Dal 16 gennaio arriva nei cinema italiani “Oh, Canada! – I Tradimenti”, il nuovo film di Paul Schrader che segna il ricongiungimento tra il regista e Richard Gere, dopo oltre quarant’anni dalla loro iconica collaborazione in “American Gigolò”. Questo lungometraggio, presentato al Festival di Cannes, si ispira al romanzo “Foregone” di Russell Banks, intrecciando tematiche universali come l’amore, la menzogna e l’identità.
La trama di “Oh, Canada! – I Tradimenti”: il passato che ritorna
Il protagonista Leonard Fife, interpretato da Richard Gere, è un documentarista celebre per il suo approccio autentico al cinéma vérité, capace di rivelare la realtà più cruda attraverso i suoi film. Tuttavia, il suo lavoro impeccabile cela una vita segnata da segreti e compromessi. Rifugiatosi in Canada da giovane per sfuggire alla chiamata alle armi durante la guerra del Vietnam, Fife ha trascorso decenni costruendo una nuova identità e nascondendo un passato scomodo.

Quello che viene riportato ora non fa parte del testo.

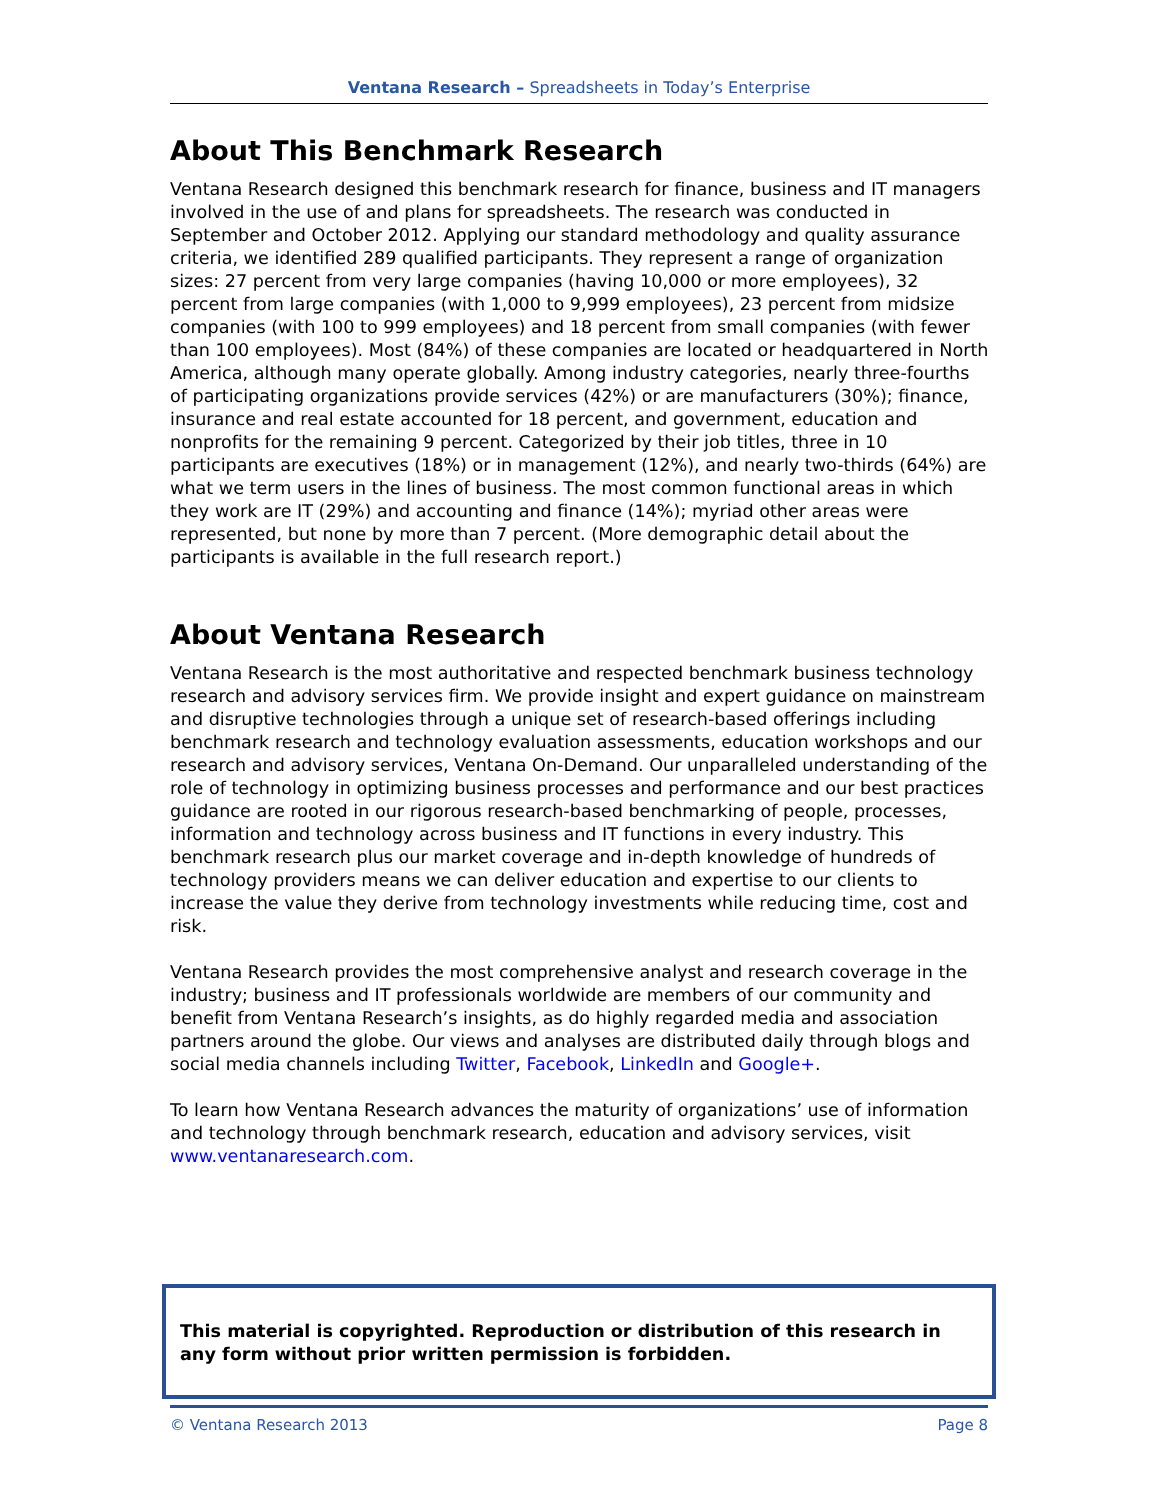Ventana Research – Spreadsheets in Today’s Enterprise
About This Benchmark Research
Ventana Research designed this benchmark research for finance, business and IT managers involved in the use of and plans for spreadsheets. The research was conducted in September and October 2012. Applying our standard methodology and quality assurance criteria, we identified 289 qualified participants. They represent a range of organization sizes: 27 percent from very large companies (having 10,000 or more employees), 32 percent from large companies (with 1,000 to 9,999 employees), 23 percent from midsize companies (with 100 to 999 employees) and 18 percent from small companies (with fewer than 100 employees). Most (84%) of these companies are located or headquartered in North America, although many operate globally. Among industry categories, nearly three-fourths of participating organizations provide services (42%) or are manufacturers (30%); finance, insurance and real estate accounted for 18 percent, and government, education and nonprofits for the remaining 9 percent. Categorized by their job titles, three in 10 participants are executives (18%) or in management (12%), and nearly two-thirds (64%) are what we term users in the lines of business. The most common functional areas in which they work are IT (29%) and accounting and finance (14%); myriad other areas were represented, but none by more than 7 percent. (More demographic detail about the participants is available in the full research report.)
About Ventana Research
Ventana Research is the most authoritative and respected benchmark business technology research and advisory services firm. We provide insight and expert guidance on mainstream and disruptive technologies through a unique set of research-based offerings including benchmark research and technology evaluation assessments, education workshops and our research and advisory services, Ventana On-Demand. Our unparalleled understanding of the role of technology in optimizing business processes and performance and our best practices guidance are rooted in our rigorous research-based benchmarking of people, processes, information and technology across business and IT functions in every industry. This benchmark research plus our market coverage and in-depth knowledge of hundreds of technology providers means we can deliver education and expertise to our clients to increase the value they derive from technology investments while reducing time, cost and risk.
Ventana Research provides the most comprehensive analyst and research coverage in the industry; business and IT professionals worldwide are members of our community and benefit from Ventana Research’s insights, as do highly regarded media and association partners around the globe. Our views and analyses are distributed daily through blogs and social media channels including Twitter, Facebook, LinkedIn and Google+.
To learn how Ventana Research advances the maturity of organizations’ use of information and technology through benchmark research, education and advisory services, visit www.ventanaresearch.com.
This material is copyrighted. Reproduction or distribution of this research in any form without prior written permission is forbidden.
© Ventana Research 2013 Page 8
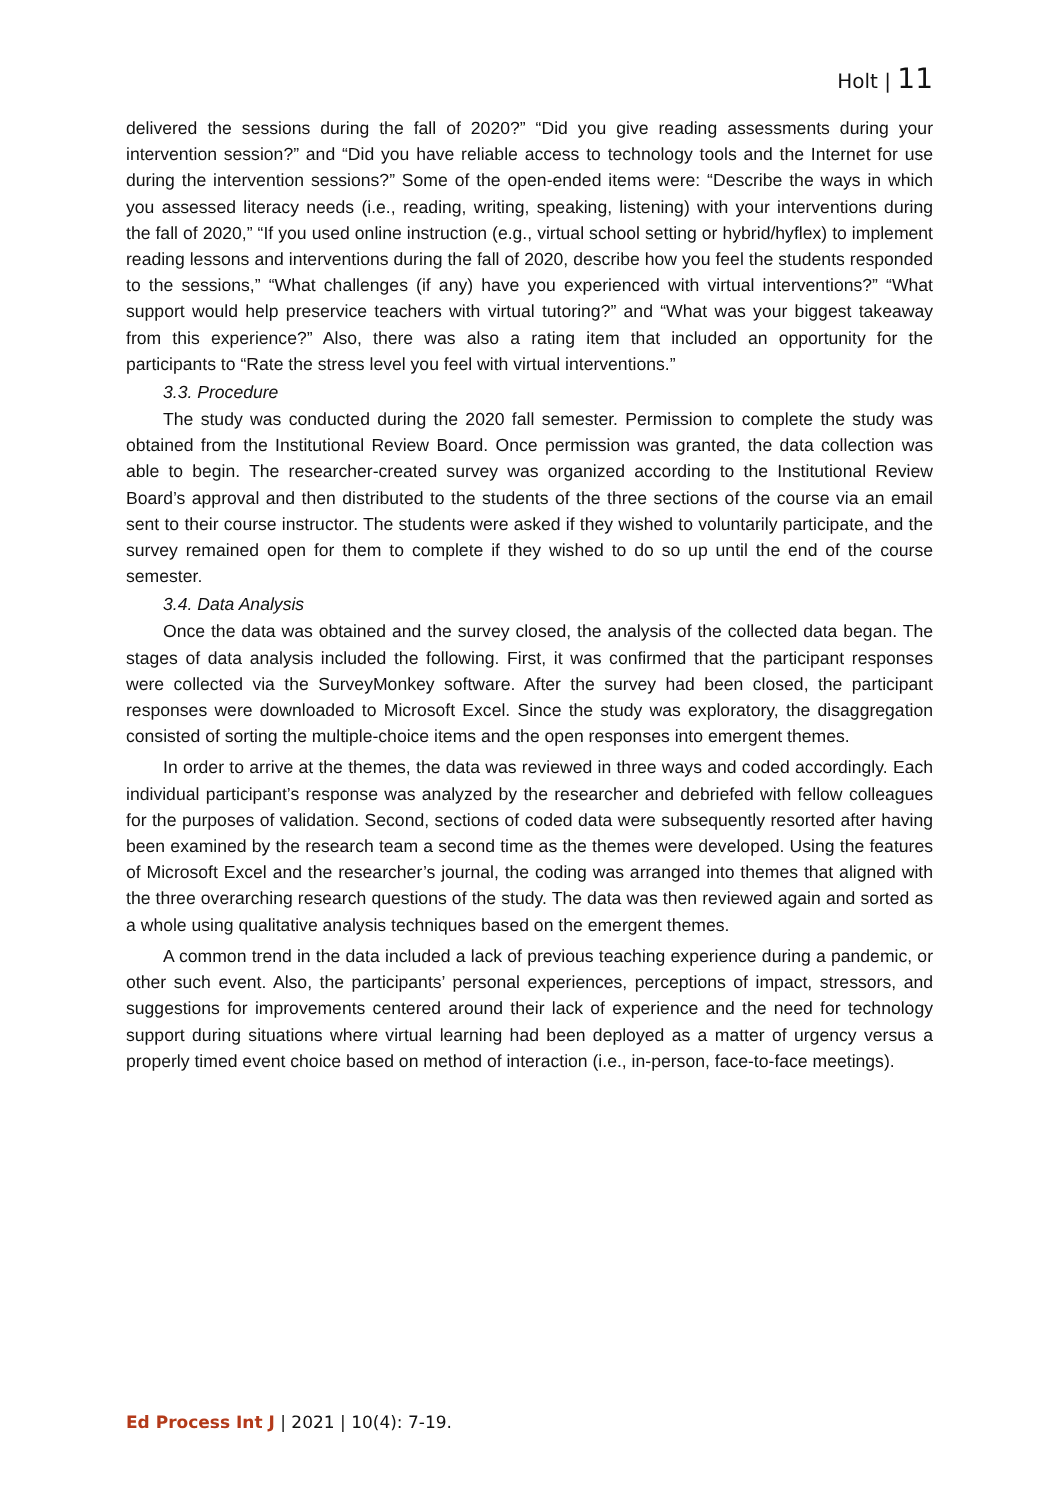Holt | 11
delivered the sessions during the fall of 2020?” “Did you give reading assessments during your intervention session?” and “Did you have reliable access to technology tools and the Internet for use during the intervention sessions?” Some of the open-ended items were: “Describe the ways in which you assessed literacy needs (i.e., reading, writing, speaking, listening) with your interventions during the fall of 2020,” “If you used online instruction (e.g., virtual school setting or hybrid/hyflex) to implement reading lessons and interventions during the fall of 2020, describe how you feel the students responded to the sessions,” “What challenges (if any) have you experienced with virtual interventions?” “What support would help preservice teachers with virtual tutoring?” and “What was your biggest takeaway from this experience?” Also, there was also a rating item that included an opportunity for the participants to “Rate the stress level you feel with virtual interventions.”
3.3. Procedure
The study was conducted during the 2020 fall semester. Permission to complete the study was obtained from the Institutional Review Board. Once permission was granted, the data collection was able to begin. The researcher-created survey was organized according to the Institutional Review Board’s approval and then distributed to the students of the three sections of the course via an email sent to their course instructor. The students were asked if they wished to voluntarily participate, and the survey remained open for them to complete if they wished to do so up until the end of the course semester.
3.4. Data Analysis
Once the data was obtained and the survey closed, the analysis of the collected data began. The stages of data analysis included the following. First, it was confirmed that the participant responses were collected via the SurveyMonkey software. After the survey had been closed, the participant responses were downloaded to Microsoft Excel. Since the study was exploratory, the disaggregation consisted of sorting the multiple-choice items and the open responses into emergent themes.
In order to arrive at the themes, the data was reviewed in three ways and coded accordingly. Each individual participant’s response was analyzed by the researcher and debriefed with fellow colleagues for the purposes of validation. Second, sections of coded data were subsequently resorted after having been examined by the research team a second time as the themes were developed. Using the features of Microsoft Excel and the researcher’s journal, the coding was arranged into themes that aligned with the three overarching research questions of the study. The data was then reviewed again and sorted as a whole using qualitative analysis techniques based on the emergent themes.
A common trend in the data included a lack of previous teaching experience during a pandemic, or other such event. Also, the participants’ personal experiences, perceptions of impact, stressors, and suggestions for improvements centered around their lack of experience and the need for technology support during situations where virtual learning had been deployed as a matter of urgency versus a properly timed event choice based on method of interaction (i.e., in-person, face-to-face meetings).
Ed Process Int J | 2021 | 10(4): 7-19.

Ora, in fin di vita a causa di una malattia terminale, decide di confessare tutto, affidandosi a un’ultima intervista registrata da un gruppo di registi, tra cui i suoi ex studenti Malcolm (Michael Imperioli) e Diana (Victoria Hill). Accanto a lui, la moglie Emma (Uma Thurman), compagna di una vita e silente custode delle sue omissioni. Attraverso i racconti di Fife, il pubblico viene trasportato negli anni ’60, quando le sue scelte giovanili lo condussero lontano dagli Stati Uniti e dai suoi ideali.
Un cast e una regia straordinari
Richard Gere offre una delle interpretazioni più intense della sua carriera, dando vita a un personaggio vulnerabile e tormentato. Accanto a lui, Uma Thurman aggiunge profondità emotiva al dramma, mentre Jacob Elordi, nei panni del giovane Fife, incarna la forza e la fragilità di un uomo costretto a reinventarsi. La regia di Schrader esplora il tema della redenzione, mostrando come il peso delle menzogne possa plasmare un’intera esistenza.
L’eredità di Schrader e il valore del film
“Oh, Canada! – I Tradimenti” si distingue per il suo tono intimo e riflessivo, in contrasto con la brutalità dei precedenti lavori di Schrader. Il film non parla solo di colpe e fughe, ma anche della possibilità di riconciliarsi con se stessi, esplorando la linea sottile tra verità e menzogna. Pur mantenendo una fedeltà quasi reverenziale al romanzo di Banks, Schrader aggiunge il suo tocco unico, trasformando il film in un viaggio emotivo e universale.